Todas as ações humanas iniciam a partir de suas ideias. Os movimentos pelo mundo são comumente questionados sobre o que efetivamente propõem ou sobre o que esperam conseguir por meio de seus apelos. Faz-se necessário admitir que nem sempre existem ações propriamente específicas quanto ao objeto das manifestações, mas o idealismo da mudança está presente, e, embora haja tantas críticas, o povo sabe exatamente o que quer, ou a contrario sensu, sabe exatamente o que não quer, o que já não pode tolerar  ou aceitar. Os políticos acreditam que pelos seus extasiados discursos têm o ilimitado poder de iludir a população com falsas promessas, ludibriá-las quanto à realidade dos setores governados. Esquecem que, historicamente, o povo lutou por mudanças, e, quando nada mais foi possível, buscaram-se nas ruas os direitos condizentes à dignidade humana. A necessidade eminente por democracias efetivas tornou-se latente. Não há mais como conceber um cenário no qual sempre se justifica tudo dizendo que faz parte da construção democrática, do Estado Democrático que ainda está sendo lapidado… Não! O povo quer que tal estrutura seja real, atenda de fato e de direito às suas necessidades. As redes sociais atualmente são os grandes instrumentos de organização e divulgação dessas ideias, conforme ora citado, mas quanto a esses, também é necessário certo discernimento, para que não apenas se permaneça em protestos sem reação, em frases de efeito que não saem da mera gramática. As ideias devem se proliferar na medida em que possíveis tomadas de ação as retirem do mundo ideal para a realidade cotidiana, que requer batalha e força de vontade em face das intempéries que impedem mudanças.

O grupo de manifestantes que se posicionou na Wall Street protestando contra o Partido de Wall Street, foi paradigma para todo o mundo; afinal, gritava contra um partidarismo corrupto, que controlava o País comprando as instituições ditas democráticas. No dizer dessa onda pensante que alvoroçada gritava por mudança, soava o seguinte: “Somos os 99%. Somos a maioria, e essa maioria pode, deve e vai prevalecer.” (HARVEY, p. 61).

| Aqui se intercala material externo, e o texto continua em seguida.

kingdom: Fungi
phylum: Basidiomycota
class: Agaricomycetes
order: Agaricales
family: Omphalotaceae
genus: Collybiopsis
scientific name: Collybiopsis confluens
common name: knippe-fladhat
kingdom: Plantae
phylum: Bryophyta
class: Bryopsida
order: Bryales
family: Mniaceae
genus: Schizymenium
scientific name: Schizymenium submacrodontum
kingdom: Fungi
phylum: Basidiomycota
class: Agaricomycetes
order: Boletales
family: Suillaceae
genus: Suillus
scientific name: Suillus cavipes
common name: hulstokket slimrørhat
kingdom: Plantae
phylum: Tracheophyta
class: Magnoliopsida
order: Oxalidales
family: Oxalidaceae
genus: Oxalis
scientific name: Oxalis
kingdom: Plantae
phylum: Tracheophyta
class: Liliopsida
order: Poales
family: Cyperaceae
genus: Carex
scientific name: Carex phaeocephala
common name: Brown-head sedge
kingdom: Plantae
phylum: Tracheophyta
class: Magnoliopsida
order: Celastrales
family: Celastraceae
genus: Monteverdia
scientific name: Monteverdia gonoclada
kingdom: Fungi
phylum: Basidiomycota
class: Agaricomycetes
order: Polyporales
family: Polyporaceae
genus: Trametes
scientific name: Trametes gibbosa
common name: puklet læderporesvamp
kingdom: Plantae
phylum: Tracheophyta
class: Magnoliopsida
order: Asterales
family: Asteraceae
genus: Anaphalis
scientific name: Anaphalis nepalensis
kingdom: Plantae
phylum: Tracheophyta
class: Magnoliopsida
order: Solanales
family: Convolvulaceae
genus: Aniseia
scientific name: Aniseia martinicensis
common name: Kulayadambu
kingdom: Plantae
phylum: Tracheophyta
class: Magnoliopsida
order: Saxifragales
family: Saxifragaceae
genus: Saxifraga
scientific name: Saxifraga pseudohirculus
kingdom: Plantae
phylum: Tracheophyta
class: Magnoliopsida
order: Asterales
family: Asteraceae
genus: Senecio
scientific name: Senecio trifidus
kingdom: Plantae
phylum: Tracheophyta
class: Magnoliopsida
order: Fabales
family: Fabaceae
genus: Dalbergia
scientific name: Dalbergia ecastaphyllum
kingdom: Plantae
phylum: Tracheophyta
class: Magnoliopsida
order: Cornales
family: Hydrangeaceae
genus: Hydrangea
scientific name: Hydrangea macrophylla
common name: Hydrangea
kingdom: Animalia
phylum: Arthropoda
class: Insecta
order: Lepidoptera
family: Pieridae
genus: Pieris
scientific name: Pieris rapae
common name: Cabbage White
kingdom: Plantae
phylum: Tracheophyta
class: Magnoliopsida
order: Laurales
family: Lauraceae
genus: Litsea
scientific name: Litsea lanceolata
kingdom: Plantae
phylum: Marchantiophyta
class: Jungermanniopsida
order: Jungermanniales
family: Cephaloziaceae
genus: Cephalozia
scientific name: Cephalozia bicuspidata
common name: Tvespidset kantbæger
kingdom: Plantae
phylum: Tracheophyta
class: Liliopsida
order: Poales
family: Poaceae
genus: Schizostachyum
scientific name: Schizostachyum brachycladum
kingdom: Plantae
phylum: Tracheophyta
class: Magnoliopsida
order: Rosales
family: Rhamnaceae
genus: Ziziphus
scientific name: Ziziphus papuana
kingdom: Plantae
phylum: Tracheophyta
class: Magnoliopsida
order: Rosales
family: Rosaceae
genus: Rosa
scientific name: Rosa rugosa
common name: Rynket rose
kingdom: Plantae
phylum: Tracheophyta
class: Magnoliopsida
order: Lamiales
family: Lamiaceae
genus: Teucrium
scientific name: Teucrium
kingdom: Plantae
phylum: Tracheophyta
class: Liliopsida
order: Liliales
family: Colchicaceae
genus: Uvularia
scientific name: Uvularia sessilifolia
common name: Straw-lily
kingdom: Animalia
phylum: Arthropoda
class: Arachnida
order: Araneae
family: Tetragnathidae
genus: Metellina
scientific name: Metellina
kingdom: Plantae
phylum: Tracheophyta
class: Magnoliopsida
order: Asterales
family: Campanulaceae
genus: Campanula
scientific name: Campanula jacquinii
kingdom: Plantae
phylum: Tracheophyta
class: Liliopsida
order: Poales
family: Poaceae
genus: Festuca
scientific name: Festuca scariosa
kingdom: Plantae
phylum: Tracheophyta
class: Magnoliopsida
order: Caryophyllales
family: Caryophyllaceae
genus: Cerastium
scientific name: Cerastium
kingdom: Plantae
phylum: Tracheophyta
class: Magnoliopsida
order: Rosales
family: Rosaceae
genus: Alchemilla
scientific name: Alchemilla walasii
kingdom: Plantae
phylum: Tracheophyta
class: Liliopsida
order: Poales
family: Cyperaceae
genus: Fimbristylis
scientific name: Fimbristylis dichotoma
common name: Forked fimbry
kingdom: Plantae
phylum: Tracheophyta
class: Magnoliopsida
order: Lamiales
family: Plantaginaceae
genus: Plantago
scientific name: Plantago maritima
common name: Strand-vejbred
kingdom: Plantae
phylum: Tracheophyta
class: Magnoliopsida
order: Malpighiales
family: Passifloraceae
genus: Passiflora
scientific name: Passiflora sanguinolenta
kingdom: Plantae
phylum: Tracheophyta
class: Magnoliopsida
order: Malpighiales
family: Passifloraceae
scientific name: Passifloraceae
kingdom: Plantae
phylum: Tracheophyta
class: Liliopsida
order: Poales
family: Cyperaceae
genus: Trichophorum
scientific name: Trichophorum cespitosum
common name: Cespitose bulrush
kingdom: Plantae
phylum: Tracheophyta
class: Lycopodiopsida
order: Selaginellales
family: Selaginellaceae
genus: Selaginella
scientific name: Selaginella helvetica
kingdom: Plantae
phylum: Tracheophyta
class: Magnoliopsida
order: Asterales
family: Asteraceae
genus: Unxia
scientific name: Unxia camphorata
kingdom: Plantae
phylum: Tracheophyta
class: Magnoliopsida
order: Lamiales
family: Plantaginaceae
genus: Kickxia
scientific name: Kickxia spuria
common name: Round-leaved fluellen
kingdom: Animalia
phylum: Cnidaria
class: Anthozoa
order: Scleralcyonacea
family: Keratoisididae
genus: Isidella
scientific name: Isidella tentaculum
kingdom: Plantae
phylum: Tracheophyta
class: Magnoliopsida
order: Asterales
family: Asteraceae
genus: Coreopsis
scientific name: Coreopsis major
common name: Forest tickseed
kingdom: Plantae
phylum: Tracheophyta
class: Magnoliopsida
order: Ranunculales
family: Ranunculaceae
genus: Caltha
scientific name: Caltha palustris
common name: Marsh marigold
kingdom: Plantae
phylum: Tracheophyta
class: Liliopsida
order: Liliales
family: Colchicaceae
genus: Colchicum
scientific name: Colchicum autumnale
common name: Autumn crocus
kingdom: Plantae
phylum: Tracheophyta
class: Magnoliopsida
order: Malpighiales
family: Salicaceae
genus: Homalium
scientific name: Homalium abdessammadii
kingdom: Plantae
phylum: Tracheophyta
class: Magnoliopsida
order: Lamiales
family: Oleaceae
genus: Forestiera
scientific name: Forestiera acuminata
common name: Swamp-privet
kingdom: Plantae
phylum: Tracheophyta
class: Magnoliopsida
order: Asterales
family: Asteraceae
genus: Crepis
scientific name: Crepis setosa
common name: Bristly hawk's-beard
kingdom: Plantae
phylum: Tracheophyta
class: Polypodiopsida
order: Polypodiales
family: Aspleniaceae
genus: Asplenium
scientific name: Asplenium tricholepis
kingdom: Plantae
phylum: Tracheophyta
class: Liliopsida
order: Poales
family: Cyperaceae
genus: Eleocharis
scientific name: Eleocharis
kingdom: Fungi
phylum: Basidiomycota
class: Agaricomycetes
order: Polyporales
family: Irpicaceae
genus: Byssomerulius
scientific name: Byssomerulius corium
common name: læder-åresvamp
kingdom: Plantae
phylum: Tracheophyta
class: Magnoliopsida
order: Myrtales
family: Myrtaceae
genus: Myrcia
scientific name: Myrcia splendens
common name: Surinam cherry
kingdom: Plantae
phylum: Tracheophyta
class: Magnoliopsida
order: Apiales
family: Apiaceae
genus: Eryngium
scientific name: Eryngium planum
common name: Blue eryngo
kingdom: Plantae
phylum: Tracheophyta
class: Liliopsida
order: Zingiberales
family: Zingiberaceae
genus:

Situações que resultam em um jogo de interesses que obriga o trabalhador a aceitar determinados rumos, em troca de um salário que muitas vezes mal possibilita sua sobrevivência. As falsas democracias, que comandam diferentes nações por todo o Planeta, caminham a passos largos em busca de suas próprias conveniências, negligenciando os anseios da população, justificando seus governos em obras homéricas ou investimentos permeados por trocas de favores e novamente interesses. Dessa maneira, obviamente, acabam, mais uma vez, por beneficiarem somente os chamados ricos, porque podem barganhar apoio político em troca de benefícios fiscais, e outras vantagens auferidas com os governos.

O pobre, por sua vez, somente possui o voto, que, na realidade, embora seja o instrumento democrático de maior poder, acaba dentro do capitalismo burguês sendo moeda de troca. O trabalhador muitas vezes temeroso de perder seu emprego acaba deixando-se levar pela maré de corrupção que faz a máquina estatal girar. Por tudo isso, nota-se a tamanha relevância do Occupy Wall Street, pois que a ideia de ocupar espaços simbólicos do poder financeiro e governamental assustou os comandantes políticos. A partir dessa iniciativa, foi difundida pelo mundo a convicção de que o remédio de maior eficácia contra a estática da política é ir para as ruas, é bradar pelas mudanças, porque ficar discutindo tais problemáticas entre grupos de amigos, embora algo tido como salutar, possui uma eficácia quase nula.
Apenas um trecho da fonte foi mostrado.